Qualifications needed: An interest in bees, good observation and ability to work hard. Courses in apiculture are available.
Career prospects: Commercial bee-keeping. With university study, a scientific career in entomology.
Q.What do you do?
A. I'm part of a team of three bee-keepers and there is just no typical day, which is what makes it so interesting.
Today we are the home base, checking small colonies of bees for queens and to see that they are up to standard for pollination. We've got hives all over the Waikato and as far as Taupo and most days we are on the road checking them.
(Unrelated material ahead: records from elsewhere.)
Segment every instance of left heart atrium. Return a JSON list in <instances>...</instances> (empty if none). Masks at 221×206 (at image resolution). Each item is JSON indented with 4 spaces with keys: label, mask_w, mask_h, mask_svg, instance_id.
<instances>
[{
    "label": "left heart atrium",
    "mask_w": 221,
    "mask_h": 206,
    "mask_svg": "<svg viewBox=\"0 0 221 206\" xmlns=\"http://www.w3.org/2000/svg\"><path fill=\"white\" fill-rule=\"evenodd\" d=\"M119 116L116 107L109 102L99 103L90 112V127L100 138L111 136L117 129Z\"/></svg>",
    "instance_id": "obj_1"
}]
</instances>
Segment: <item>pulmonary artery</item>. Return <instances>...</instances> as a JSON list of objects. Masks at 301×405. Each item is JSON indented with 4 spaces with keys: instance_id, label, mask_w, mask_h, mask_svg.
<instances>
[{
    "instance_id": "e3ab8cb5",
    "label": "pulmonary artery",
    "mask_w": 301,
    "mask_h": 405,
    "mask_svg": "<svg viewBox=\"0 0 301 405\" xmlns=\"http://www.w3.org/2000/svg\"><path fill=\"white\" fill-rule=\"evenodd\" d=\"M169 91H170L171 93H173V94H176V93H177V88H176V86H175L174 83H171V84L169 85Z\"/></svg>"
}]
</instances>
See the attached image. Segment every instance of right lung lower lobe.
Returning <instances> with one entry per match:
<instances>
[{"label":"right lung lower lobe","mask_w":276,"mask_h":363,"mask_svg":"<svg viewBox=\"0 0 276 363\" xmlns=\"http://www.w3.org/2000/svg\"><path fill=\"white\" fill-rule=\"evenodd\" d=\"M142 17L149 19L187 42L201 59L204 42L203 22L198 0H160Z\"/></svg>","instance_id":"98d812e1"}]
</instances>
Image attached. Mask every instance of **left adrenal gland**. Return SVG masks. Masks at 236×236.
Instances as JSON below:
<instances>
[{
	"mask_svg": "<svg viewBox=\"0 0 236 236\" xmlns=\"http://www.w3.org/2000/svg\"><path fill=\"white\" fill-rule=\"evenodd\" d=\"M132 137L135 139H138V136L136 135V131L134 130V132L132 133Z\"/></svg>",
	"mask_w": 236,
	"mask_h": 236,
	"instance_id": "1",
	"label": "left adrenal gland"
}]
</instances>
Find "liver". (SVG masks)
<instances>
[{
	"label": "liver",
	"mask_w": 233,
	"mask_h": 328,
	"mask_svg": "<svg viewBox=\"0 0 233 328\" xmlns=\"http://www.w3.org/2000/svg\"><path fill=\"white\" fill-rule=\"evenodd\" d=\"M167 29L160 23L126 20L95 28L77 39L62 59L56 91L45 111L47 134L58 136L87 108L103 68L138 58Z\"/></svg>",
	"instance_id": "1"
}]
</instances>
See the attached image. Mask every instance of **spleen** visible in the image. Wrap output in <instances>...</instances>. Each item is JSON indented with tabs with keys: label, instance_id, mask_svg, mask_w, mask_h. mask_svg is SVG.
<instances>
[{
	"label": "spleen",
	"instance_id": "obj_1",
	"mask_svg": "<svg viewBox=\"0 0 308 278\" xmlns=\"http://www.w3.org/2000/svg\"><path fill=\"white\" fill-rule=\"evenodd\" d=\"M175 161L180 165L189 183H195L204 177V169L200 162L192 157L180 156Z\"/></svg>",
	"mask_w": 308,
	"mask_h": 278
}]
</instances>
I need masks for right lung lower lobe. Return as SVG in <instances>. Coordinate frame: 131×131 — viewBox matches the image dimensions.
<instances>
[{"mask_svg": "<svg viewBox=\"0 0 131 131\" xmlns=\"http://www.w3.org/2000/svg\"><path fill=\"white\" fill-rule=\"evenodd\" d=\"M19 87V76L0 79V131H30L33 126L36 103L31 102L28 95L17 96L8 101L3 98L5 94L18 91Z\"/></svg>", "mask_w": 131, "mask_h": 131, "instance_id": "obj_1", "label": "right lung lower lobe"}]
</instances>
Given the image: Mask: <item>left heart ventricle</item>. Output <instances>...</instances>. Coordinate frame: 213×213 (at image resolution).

Depending on the time of year we check on their food stores of nectar and honey, feed them, check for disease, check for the bee mite varroa.
It's an important job because it supports the whole primary industry. Agriculture wouldn't survive if bees didn't pollinate crops and now, because of varroa, bees can't survive without human intervention to control the mites.
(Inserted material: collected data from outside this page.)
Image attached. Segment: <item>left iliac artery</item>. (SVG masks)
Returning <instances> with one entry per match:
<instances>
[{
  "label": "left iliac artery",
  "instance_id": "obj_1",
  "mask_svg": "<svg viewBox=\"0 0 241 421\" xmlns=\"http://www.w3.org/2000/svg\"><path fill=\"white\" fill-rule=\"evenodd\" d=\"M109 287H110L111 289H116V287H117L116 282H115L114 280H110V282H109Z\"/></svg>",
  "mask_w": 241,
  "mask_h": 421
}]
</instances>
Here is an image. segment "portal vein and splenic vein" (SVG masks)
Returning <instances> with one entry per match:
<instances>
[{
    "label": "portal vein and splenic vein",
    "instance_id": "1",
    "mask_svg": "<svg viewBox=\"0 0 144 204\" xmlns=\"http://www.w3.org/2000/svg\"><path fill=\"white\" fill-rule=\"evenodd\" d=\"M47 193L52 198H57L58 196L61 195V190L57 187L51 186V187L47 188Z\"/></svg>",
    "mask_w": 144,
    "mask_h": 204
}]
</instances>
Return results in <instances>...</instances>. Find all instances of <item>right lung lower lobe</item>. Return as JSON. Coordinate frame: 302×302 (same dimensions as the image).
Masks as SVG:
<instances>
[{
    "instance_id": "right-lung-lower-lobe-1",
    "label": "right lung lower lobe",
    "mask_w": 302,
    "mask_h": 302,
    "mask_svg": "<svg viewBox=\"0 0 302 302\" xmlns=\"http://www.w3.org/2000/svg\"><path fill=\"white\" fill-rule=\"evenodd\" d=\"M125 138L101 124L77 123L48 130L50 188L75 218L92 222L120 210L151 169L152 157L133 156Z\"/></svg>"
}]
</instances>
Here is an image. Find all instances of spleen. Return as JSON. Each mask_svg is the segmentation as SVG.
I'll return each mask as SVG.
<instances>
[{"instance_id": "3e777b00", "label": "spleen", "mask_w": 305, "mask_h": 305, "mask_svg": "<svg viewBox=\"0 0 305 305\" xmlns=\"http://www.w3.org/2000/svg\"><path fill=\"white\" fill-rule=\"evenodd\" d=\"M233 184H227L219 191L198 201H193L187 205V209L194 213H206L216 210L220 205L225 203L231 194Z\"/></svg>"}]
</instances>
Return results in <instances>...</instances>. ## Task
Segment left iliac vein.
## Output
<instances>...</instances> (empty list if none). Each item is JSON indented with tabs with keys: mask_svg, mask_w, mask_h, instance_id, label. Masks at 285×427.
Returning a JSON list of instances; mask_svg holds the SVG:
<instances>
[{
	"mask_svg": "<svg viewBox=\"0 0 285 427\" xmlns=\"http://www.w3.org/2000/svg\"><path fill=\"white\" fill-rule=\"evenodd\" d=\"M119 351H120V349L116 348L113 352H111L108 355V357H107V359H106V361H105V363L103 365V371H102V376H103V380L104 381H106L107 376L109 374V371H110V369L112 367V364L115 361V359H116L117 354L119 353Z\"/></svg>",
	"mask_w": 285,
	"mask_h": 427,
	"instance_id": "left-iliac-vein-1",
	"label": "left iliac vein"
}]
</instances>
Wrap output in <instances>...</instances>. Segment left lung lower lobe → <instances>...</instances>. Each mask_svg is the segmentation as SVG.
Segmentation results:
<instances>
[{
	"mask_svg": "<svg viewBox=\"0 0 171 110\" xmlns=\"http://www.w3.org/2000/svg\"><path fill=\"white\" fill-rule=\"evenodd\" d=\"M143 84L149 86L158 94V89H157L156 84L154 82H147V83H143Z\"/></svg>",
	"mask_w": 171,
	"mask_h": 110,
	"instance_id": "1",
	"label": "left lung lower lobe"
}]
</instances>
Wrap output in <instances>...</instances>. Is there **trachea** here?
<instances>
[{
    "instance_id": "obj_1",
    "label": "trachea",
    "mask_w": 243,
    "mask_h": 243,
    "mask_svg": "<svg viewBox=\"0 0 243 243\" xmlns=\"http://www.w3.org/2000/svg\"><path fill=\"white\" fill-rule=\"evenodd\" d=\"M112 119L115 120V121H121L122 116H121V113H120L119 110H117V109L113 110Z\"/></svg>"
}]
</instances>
I've found I'm good at it. I like a job where I can work hard with integrity and never get bored.
Q. Why did you choose this job?
A. I left school after the first term this year and bee-keeping is something I thought I'd be good at.
It's good to be outdoors - you get to go lots of cool places, but most of all I find bees fascinating. You don't want to get me started talking about bees!
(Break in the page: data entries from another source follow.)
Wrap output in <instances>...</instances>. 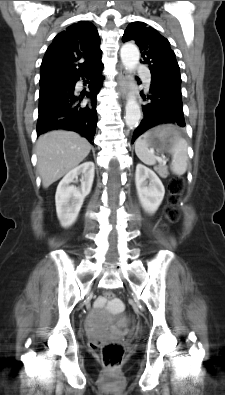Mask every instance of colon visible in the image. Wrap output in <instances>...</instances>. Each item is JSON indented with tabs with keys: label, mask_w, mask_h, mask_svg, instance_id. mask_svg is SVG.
I'll use <instances>...</instances> for the list:
<instances>
[{
	"label": "colon",
	"mask_w": 225,
	"mask_h": 395,
	"mask_svg": "<svg viewBox=\"0 0 225 395\" xmlns=\"http://www.w3.org/2000/svg\"><path fill=\"white\" fill-rule=\"evenodd\" d=\"M168 189L169 204L164 210V216L167 223H175L179 218L176 204L178 203L184 190L183 179L180 177L171 179ZM160 229L165 230L166 224H161ZM104 294L109 302L110 300H113L114 296L109 289H106ZM93 347L99 351L103 364L110 369H115L122 363L126 352L125 345L120 340L95 342Z\"/></svg>",
	"instance_id": "obj_1"
}]
</instances>
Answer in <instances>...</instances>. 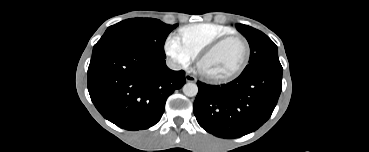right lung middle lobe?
<instances>
[{"label": "right lung middle lobe", "instance_id": "1", "mask_svg": "<svg viewBox=\"0 0 369 152\" xmlns=\"http://www.w3.org/2000/svg\"><path fill=\"white\" fill-rule=\"evenodd\" d=\"M178 26L152 18H133L108 27L94 45L93 54L116 46H131L165 59L164 43L169 33Z\"/></svg>", "mask_w": 369, "mask_h": 152}]
</instances>
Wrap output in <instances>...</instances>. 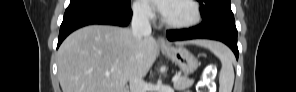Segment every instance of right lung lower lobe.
I'll return each mask as SVG.
<instances>
[{
  "mask_svg": "<svg viewBox=\"0 0 296 92\" xmlns=\"http://www.w3.org/2000/svg\"><path fill=\"white\" fill-rule=\"evenodd\" d=\"M132 11L130 0L115 4L107 0H71L60 27L58 45L74 30L91 24L126 26Z\"/></svg>",
  "mask_w": 296,
  "mask_h": 92,
  "instance_id": "right-lung-lower-lobe-1",
  "label": "right lung lower lobe"
}]
</instances>
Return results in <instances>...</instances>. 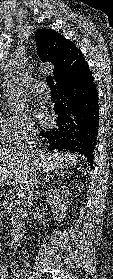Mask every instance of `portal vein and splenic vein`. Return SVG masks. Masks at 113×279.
<instances>
[{
  "instance_id": "1",
  "label": "portal vein and splenic vein",
  "mask_w": 113,
  "mask_h": 279,
  "mask_svg": "<svg viewBox=\"0 0 113 279\" xmlns=\"http://www.w3.org/2000/svg\"><path fill=\"white\" fill-rule=\"evenodd\" d=\"M16 192H17L18 196L23 197L24 196V187L23 186H19L17 188Z\"/></svg>"
}]
</instances>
Apiculture scientist Mark Goodwin got me into it. He is a family friend and his son and I kept bees for a couple of years when we were about 12.
Q. What sort of training do you get?
A. It's on-the-job training and I'm also studying by correspondence for a certificate of apiculture from Telford Rural Polytechnic in Balclutha.
Q. What skills do you need to be a bee-keeper?
A. There's plenty of space for young people - it's just a case of getting your name passed around, maybe at a bee-keepers' meeting. Usually someone is looking for a worker.
You've got to have an interest in bees and an understanding of them and to be observant to pick up when things are not right. Long-time bee-keepers get a gut instinct for things. And you've got to be a hard worker. I didn't get home until midnight one night.
Good navigation is important. I got lost in Scotsman Valley Rd. I saw some interesting scenery but without the GPS I'd have ended up in Kiwitahi.
Q. Best part of the job?
A. The best thing is having lunch in a different place every day with nice scenery, like on the banks of the Waikato River where it leaves Lake Taupo. The water is so clear you can see the bottom of the riverbed.
Q. Worst part of the job?
A. The worst job is scraping propolis out of the hives after the honey has gone. It's a very valuable product but it's a sticky, messy, fairly boring job.
Q. What are your goals?
A. In about five years I'd like to go to a Third World country and set up a bee-keeping operation and run it for about five years.
I could also use my certificate in apiculture as a bridging course to go to university and study entomology, but I'd earn more if I became a commercial bee-keeper with my own business.